*PROVIDED TEXT*.
Scott Sheffield - Chairman and CEO
Yes, Brian. First of all, this is the first well drilled in the entire Permian Basin in this zone, so we have no other data. Secondly, our well is flowing, we are not using jet pumps. We could have used a jet pump and probably recovered the load water faster and got a much higher rate like some operators do. But this is just natural flowing.
So the gas/salt ratio is about 1,500 to 2,000 right now, so we're encouraged by the fact that it is very, very strong flowing pressure at the surface. Getting only 30% we ended up using over 100,000 barrels. So getting 30% back in probably roughly two weeks, less than two weeks, is very encouraging.
We tested this zone vertically over the last two years and essentially got 5 to 10 barrels a day out of this zone, initial rate. That's why we're opening this zone on all of our Spraberry wells now over the last two years. But getting 150 this early is semi-encouraging, but we're going to need rates much higher to pay out a $6 million or $5 million well cost.
But we're encouraged by it, we're going to drill several more.
In addition, the Tippet Shale, we're encouraged by what we're seeing there. There is a couple, two of the EOG wells out of about eight that I've seen production data on have come in about anywhere from 400 to 500 barrels a day. But that's why we're going to try the Tippet down towards the south where we have probably 100,000 to 150,000 acres, potentially to see what that does too.
Brian Singer - Analyst
Great. Thank you. Secondly in your comments you mentioned white sand proppant being used in the shallower Eagle Ford. Can you talk more specifically about cost savings potential there and how widely used could that could become or if that's just something that's very niche for the small portion of your acreage in shallower pieces?
Tim Dove - President and COO
Brian, of course as I mentioned most of the acreage we're talking about is in the Northwest part of the basin or at least as it relates to our acreage where it's a little bit shallower. Therefore with the less depth we have less pressures and accordingly sand becomes an alternative that makes sense. In fact the offset operators to the Northwest are using sand and with good success. What we've already seen is some pretty substantial positive results.
What it will save for us is about 60% on the cost of proppant, and as you know proppant in these wells can be well over $1 million, so I think so we're looking at a savings that could be in the neighborhood of $600,000 to $800,000 per well. To the extent it works, we think it could work on 20% to 25% of the acreage. We'll obviously be pushing that to see how much further we can move it to the south and east on our acreage as we get deeper because of that substantial savings.
Operator
Gil Yang, Bank of America Merrill Lynch.
Gil Yang - Analyst
If I could just follow up on Brian's question a bit. If you're using ceramic proppant on essentially all your wells right now, do you see a need, a definitive need for the ceramic proppant at this point or is it possible that your expectation of white sand on 20% to 25% is actually conservative?
Tim Dove - President and COO
I'll put it this way. We're marching to the south and east with white sand and see how far it works before we feel like we're going to have any degradation in results. One of the issues you face is the results only come at you slowly, it's hard to tell exactly in the short period of time that we have been doing it what the longer-term effects would be. I think we're going to use caution and make sure we don't go too far, considering we're getting down as we go into our south and east we're getting into 14,000 foot wells and very high pressure, so we have to be careful with it but we're going to be pushing the edge of the envelope.

*DATASET EXTRACT*.
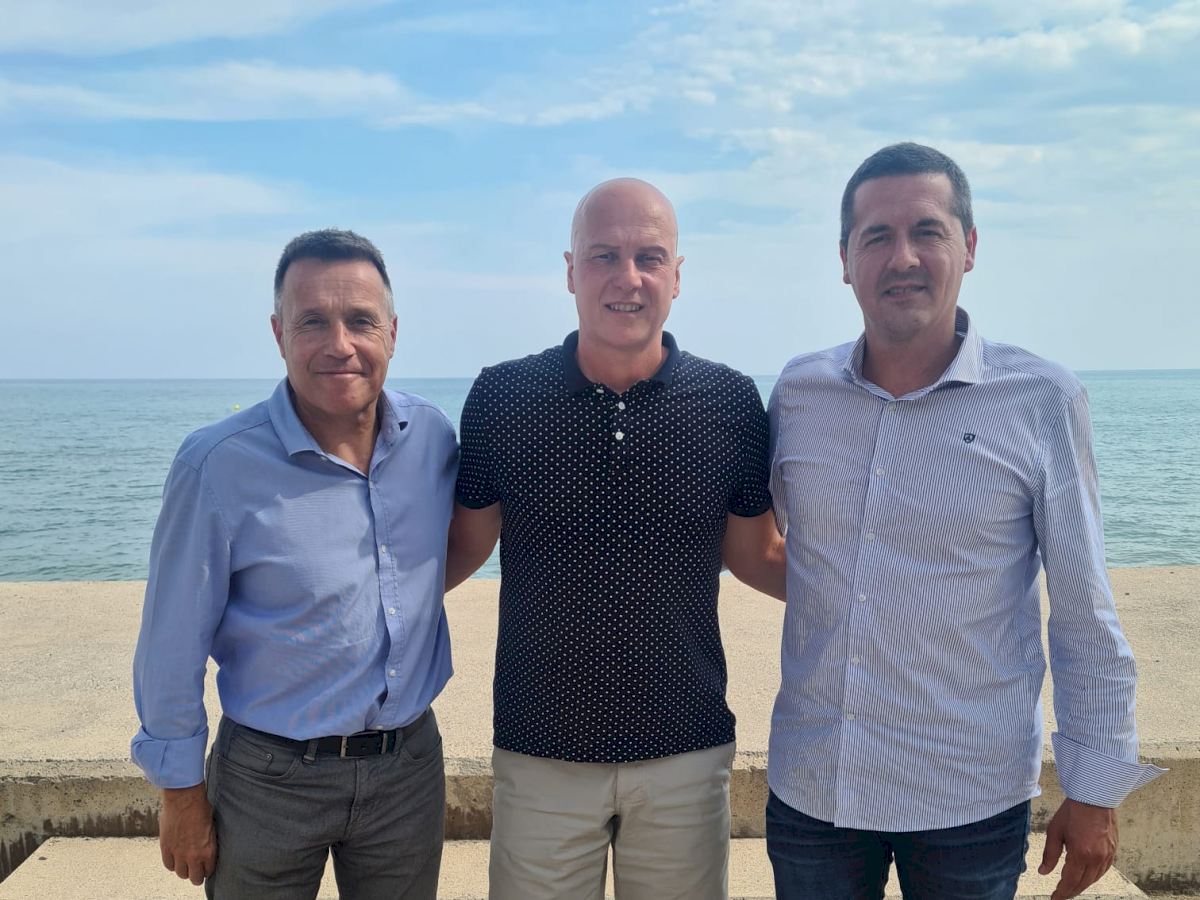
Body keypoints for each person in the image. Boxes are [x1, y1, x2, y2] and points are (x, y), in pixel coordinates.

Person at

*EXERCISES TO COMPLETE*.
• 1. Does each of these statements agree with the earnings call excerpt? Answer yes or no for each, quoting the words of the excerpt that decide it. (a) The well in the new Permian zone is being produced with jet pumps. (b) White sand could save about 60% on the cost of proppant. (c) Vertical tests of the zone gave initial rates of 5 to 10 barrels a day.
• 2. Write what comes next in the earnings call excerpt, picking up after its final sentence.
The listing comes from a separate source.

*ANSWERS BY ITEM*.
• 1.
(a) No: "our well is flowing, we are not using jet pumps."
(b) Yes: "What it will save for us is about 60% on the cost of proppant"
(c) Yes: "essentially got 5 to 10 barrels a day out of this zone, initial rate."

• 2.
Gil Yang - Analyst
Okay. Fair enough. The flow back on the second horizontal well, is it too simplistic to just say that as the -- as you recover more of the load water that the 1,150 barrels per day of total fluid recovery becomes more -- that stays at 1,150 but it becomes oilier? Or is it more likely that the water cut drops off but the oil component stays more constant?
Scott Sheffield - Chairman and CEO
Yes. We're hoping obviously, we've have had some rates up higher than the, on a per hourly basis, than the 150 barrels a day and we've seen that come up over the last two or three days, so we're encouraged by that. As we recover more load, we think the oil rate should continue to come up, and so that's what we think should happen.
Gil Yang - Analyst
Typically does the total rate drop off and then the oil rate come up or does --?
Scott Sheffield - Chairman and CEO
Yes, the total rate will come down because you're getting more and more of your load. Eventually you're going to leave a lot of your load back in, like we do in the Barnett and the Eagle Ford play. So any of these shale plays will you leave a lot of [load] water in the formation. We just don't know how much in this one zone in the Wolfcamp.
Gil Yang - Analyst
Okay. And the hydro carbons become a greater proportion of the overall flow back?
Scott Sheffield - Chairman and CEO
That's right.
Gil Yang - Analyst
Okay. In the carbonate horizontal, was there any particular reason that the frac went out of zone as you can tell?
Scott Sheffield - Chairman and CEO
Yes. We did not cement our liner in place, so basically most of the frac went near the well bore. So we did not get the frac essentially effectively stimulated out in the horizontal.
Gil Yang - Analyst
Okay. But you didn't cement it by plan?
Scott Sheffield - Chairman and CEO
We cemented the liners in the second well, the shale well, and that essentially allowed to us get an effective stimulation into all the various zones.
Gil Yang - Analyst
Okay. Does that tell you something about the azimuth of the well as well?
Scott Sheffield - Chairman and CEO
I don't know, Gil.
Gil Yang - Analyst
All right. Finally, in the Barnett the last three wells you said looked like they had pretty good rates. Presumably those last three wells are better than the first two wells. Have you learned how to do things better there and from a methodology perspective do you think the wells can be better going forward?
Tim Dove - President and COO
I think, Gil, as is the case with anything that these new projects we are trying some new ideas in terms of how to stimulate the wells and I think we've now done a better job of doing that. We had some issues on that in one of the first couple of wells, I would think these last three are more representative based on the learnings we've had.
Operator
Michael Hall, Wells Fargo.
Michael Hall - Analyst
You mentioned that you had some kind of comparable results I guess in DeWitt County relative to the Blackhawk field results. Can you give any color or any sort of statistics on recent wells in that area?
Scott Sheffield - Chairman and CEO
No. I think our main point is that we have a type curve, we keep detailed production data on those type curves and in that area they're way exceeding our type curve on the rich condensate, just like Petrohawk is stating. Our average -- we're staying with our overall average of 6 BCF equivalent. That includes dry gas, lean and rich condensate. But we're just stating in that high liquids area in DeWitt County that all of our wells there are exceeding our type curve.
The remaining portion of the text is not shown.